The Angkor Wat temple was made of sandstone blocks, which were quarried at the Kulen Hills, about 30 km to the north. A series of canals were used to transport the blocks to Angkor Wat. Probably, natural resins or slaked lime was used as the binding agent to join the stone blocks. Laterite was used in the outer wall for carving the reliefs. The height of Angkor Wat from the ground to the top of the central tower is 699 feet (213 m).The temple stands on a terrace raised higher than the city. It consists of three rectangular galleries rising to a central tower, with each level higher than the previous one. Each gallery is equipped with a tall ‘Gopuram’, an ornamented monumental gatehouse tower, while each of the two inner galleries has towers at their corners and thus, forming a ‘quincunx’ with the central tower, equivalent to the five zodiac signs. The towers are topped with symbolic lotus-buds. There is a 10.66 feet (3.25 m) tall statue of Vishnu, hewn from a single block of sandstone, located under the south tower. The statue with eight hands, holding a mace, a spear, a sharp disc, a conch and other items, is known as 'Ta Reach', which may originally have occupied the temple's central shrine.
About two hundred hidden paintings have been discovered in a chamber in the central tower since 2010. One of the paintings features a traditional Khmer musical instrument known as the Pinpeat, which is a combination of different percussion instruments. There is also a scene featuring people riding horses between two structures.
The outer gallery is open to the outside of the temple. A covered walk in the shape of a cross connects the outer gallery to the second enclosure on the west side. The said cloister is known as ‘Preah Poan’, means the ‘Hall of a Thousand Gods’, which houses the countless images of Buddha, offered by the pilgrims over the centuries, although most have now been removed. It is to be noted here that, though Angkor Wat was originally a Hindu temple, it gradually transformed into a Buddhist temple towards the end of the 12th century.

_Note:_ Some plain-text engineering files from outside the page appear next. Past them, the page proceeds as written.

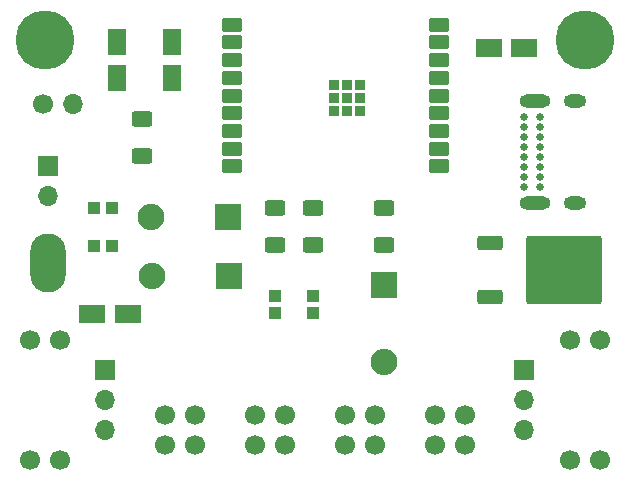
<source format=gbr>
%TF.GenerationSoftware,KiCad,Pcbnew,8.0.4*%
%TF.CreationDate,2024-08-04T18:34:55-04:00*%
%TF.ProjectId,ESP32-C3-BreadBoardAdapter,45535033-322d-4433-932d-427265616442,rev?*%
%TF.SameCoordinates,Original*%
%TF.FileFunction,Soldermask,Top*%
%TF.FilePolarity,Negative*%
%FSLAX46Y46*%
G04 Gerber Fmt 4.6, Leading zero omitted, Abs format (unit mm)*
G04 Created by KiCad (PCBNEW 8.0.4) date 2024-08-04 18:34:55*
%MOMM*%
%LPD*%
G01*
G04 APERTURE LIST*
G04 Aperture macros list*
%AMRoundRect*
0 Rectangle with rounded corners*
0 $1 Rounding radius*
0 $2 $3 $4 $5 $6 $7 $8 $9 X,Y pos of 4 corners*
0 Add a 4 corners polygon primitive as box body*
4,1,4,$2,$3,$4,$5,$6,$7,$8,$9,$2,$3,0*
0 Add four circle primitives for the rounded corners*
1,1,$1+$1,$2,$3*
1,1,$1+$1,$4,$5*
1,1,$1+$1,$6,$7*
1,1,$1+$1,$8,$9*
0 Add four rect primitives between the rounded corners*
20,1,$1+$1,$2,$3,$4,$5,0*
20,1,$1+$1,$4,$5,$6,$7,0*
20,1,$1+$1,$6,$7,$8,$9,0*
20,1,$1+$1,$8,$9,$2,$3,0*%
G04 Aperture macros list end*
%ADD10O,3.000000X5.000000*%
%ADD11R,2.250000X2.250000*%
%ADD12O,2.250000X2.250000*%
%ADD13RoundRect,0.250000X-0.625000X0.400000X-0.625000X-0.400000X0.625000X-0.400000X0.625000X0.400000X0*%
%ADD14C,1.700000*%
%ADD15O,1.700000X1.700000*%
%ADD16C,0.660400*%
%ADD17O,1.905000X1.117600*%
%ADD18O,2.616200X1.117600*%
%ADD19R,1.117600X1.041400*%
%ADD20R,2.200000X1.600000*%
%ADD21R,1.700000X1.700000*%
%ADD22RoundRect,0.250000X-0.850000X-0.350000X0.850000X-0.350000X0.850000X0.350000X-0.850000X0.350000X0*%
%ADD23RoundRect,0.249997X-2.950003X-2.650003X2.950003X-2.650003X2.950003X2.650003X-2.950003X2.650003X0*%
%ADD24R,1.041400X1.117600*%
%ADD25R,1.600000X2.200000*%
%ADD26C,5.000000*%
%ADD27RoundRect,0.102000X-0.750000X-0.450000X0.750000X-0.450000X0.750000X0.450000X-0.750000X0.450000X0*%
%ADD28RoundRect,0.102000X-0.350000X-0.350000X0.350000X-0.350000X0.350000X0.350000X-0.350000X0.350000X0*%
G04 APERTURE END LIST*
D10*
%TO.C,J7*%
X115340000Y-78300000D03*
%TD*%
D11*
%TO.C,SW1*%
X143740000Y-80150000D03*
D12*
X143740000Y-86650000D03*
%TD*%
D13*
%TO.C,R3*%
X137740000Y-73650000D03*
X137740000Y-76750000D03*
%TD*%
D14*
%TO.C,J6*%
X114865000Y-64812500D03*
D15*
X117405000Y-64812500D03*
%TD*%
D16*
%TO.C,J2*%
X155582435Y-71835557D03*
X155582435Y-70985556D03*
X155582435Y-70135558D03*
X155582435Y-69285557D03*
X155582435Y-68435556D03*
X155582435Y-67585555D03*
X155582435Y-66735557D03*
X155582435Y-65885556D03*
X156932435Y-65885556D03*
X156932435Y-66735557D03*
X156932435Y-67585555D03*
X156932435Y-68435556D03*
X156932435Y-69285557D03*
X156932435Y-70135558D03*
X156932435Y-70985556D03*
X156932435Y-71835557D03*
D17*
X159947435Y-73185542D03*
X159947435Y-64535572D03*
D18*
X156562436Y-73185557D03*
X156562435Y-64535572D03*
%TD*%
D19*
%TO.C,LED1*%
X134539800Y-81049999D03*
X134539800Y-82550001D03*
X137740200Y-82550001D03*
X137740200Y-81049999D03*
%TD*%
D20*
%TO.C,C1*%
X152640000Y-60100000D03*
X155640000Y-60100000D03*
%TD*%
D13*
%TO.C,R4*%
X123240000Y-66100000D03*
X123240000Y-69200000D03*
%TD*%
%TO.C,R8*%
X143740000Y-73650000D03*
X143740000Y-76750000D03*
%TD*%
D21*
%TO.C,J4*%
X155640000Y-87375000D03*
D15*
X155640000Y-89915000D03*
X155640000Y-92455000D03*
%TD*%
D13*
%TO.C,R7*%
X134540000Y-73650000D03*
X134540000Y-76750000D03*
%TD*%
D22*
%TO.C,U3*%
X152700000Y-76622500D03*
D23*
X159000000Y-78902500D03*
D22*
X152700000Y-81182500D03*
%TD*%
D24*
%TO.C,LED2*%
X120740000Y-73599800D03*
X119239998Y-73599800D03*
X119239998Y-76800200D03*
X120740000Y-76800200D03*
%TD*%
D11*
%TO.C,SW2*%
X130590000Y-79400000D03*
D12*
X124090000Y-79400000D03*
%TD*%
D11*
%TO.C,SW3*%
X130540000Y-74400000D03*
D12*
X124040000Y-74400000D03*
%TD*%
D21*
%TO.C,J1*%
X115340000Y-70060000D03*
D15*
X115340000Y-72600000D03*
%TD*%
D25*
%TO.C,C5*%
X121140000Y-59600000D03*
X121140000Y-62600000D03*
%TD*%
D20*
%TO.C,C3*%
X122040000Y-82600000D03*
X119040000Y-82600000D03*
%TD*%
D14*
%TO.C,BRD1*%
X125170000Y-91190000D03*
X125170000Y-93730000D03*
X127710000Y-91190000D03*
X127710000Y-93730000D03*
X132790000Y-91190000D03*
X132790000Y-93730000D03*
X135330000Y-91190000D03*
X135330000Y-93730000D03*
X140410000Y-91190000D03*
X140410000Y-93730000D03*
X142950000Y-91190000D03*
X142950000Y-93730000D03*
X148030000Y-91190000D03*
X148030000Y-93730000D03*
X150570000Y-91190000D03*
X150570000Y-93730000D03*
X116280000Y-84840000D03*
X116280000Y-95000000D03*
X162000000Y-84840000D03*
X162000000Y-95000000D03*
D26*
X115010000Y-59440000D03*
X160730000Y-59440000D03*
D14*
X113740000Y-84840000D03*
X113740000Y-95000000D03*
X159460000Y-84840000D03*
X159460000Y-95000000D03*
%TD*%
D27*
%TO.C,U1*%
X130890000Y-58100000D03*
X130890000Y-59600000D03*
X130890000Y-61100000D03*
X130890000Y-62600000D03*
X130890000Y-64100000D03*
X130890000Y-65600000D03*
X130890000Y-67100000D03*
X130890000Y-68600000D03*
X130890000Y-70100000D03*
X148390000Y-70100000D03*
X148390000Y-68600000D03*
X148390000Y-67100000D03*
X148390000Y-65600000D03*
X148390000Y-64100000D03*
X148390000Y-62600000D03*
X148390000Y-61100000D03*
X148390000Y-59600000D03*
X148390000Y-58100000D03*
D28*
X139500000Y-63200000D03*
X140600000Y-63200000D03*
X141700000Y-63200000D03*
X139500000Y-64300000D03*
X140600000Y-64300000D03*
X141700000Y-64300000D03*
X139500000Y-65400000D03*
X140600000Y-65400000D03*
X141700000Y-65400000D03*
%TD*%
D21*
%TO.C,J3*%
X120100000Y-87380000D03*
D15*
X120100000Y-89920000D03*
X120100000Y-92460000D03*
%TD*%
D25*
%TO.C,C4*%
X125840000Y-59600000D03*
X125840000Y-62600000D03*
%TD*%
M02*

</source>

Angkor Wat is richly decorated with wonderful bas reliefs. A series of large-scale scenes, mainly depicting episodes from the Hindu epics the Ramayana and the Mahabharata, are carved on the inner walls of the outer gallery. While the western gallery shows the Battle of Lanka from Ramayana and the Battle of Kurukshetra from Mahabharata, the eastern gallery contains the scene of the Churning of the sea (Samudra Manthana) by 92 Asura and 88 Devas using the serpent Vasuki as the churning rope. The temple is also exquisitely decorated with thousands of charming and captivating ‘Apsaras’ (heavenly nymphs) with 37 different hairstyles, carved into its walls. Unfortunately, many of them were damaged during the amateurish efforts to clean the temples with chemicals during the 1980s. However, they were mostly restored subsequently by the teams with the German Apsara Conservation Project.
Situated within a moat more than 5 kilometres long and about 3.6 kilometres long outer wall, the three rectangular galleries of Angkor War is widely admired for the grandeur and harmony of the architecture. Today, it has become a national symbol of Cambodia, appearing on its national flag and attracts thousands of foreign tourists each year.
The majestic Angkor Wat temple is a part of the Angkor Archaeological Park, which contains the magnificent remains of the different capitals of the Khmer Empire, from the 9th to the 15th century. Stretching over some 400 square kilometers and including forested area, it also includes the Bayon Temple in Angkor Thom and Ta Prohm, located approximately one kilometre east of Angkor Thom. The park is a UNESCO World Heritage Site that scientists are struggling hard to preserve.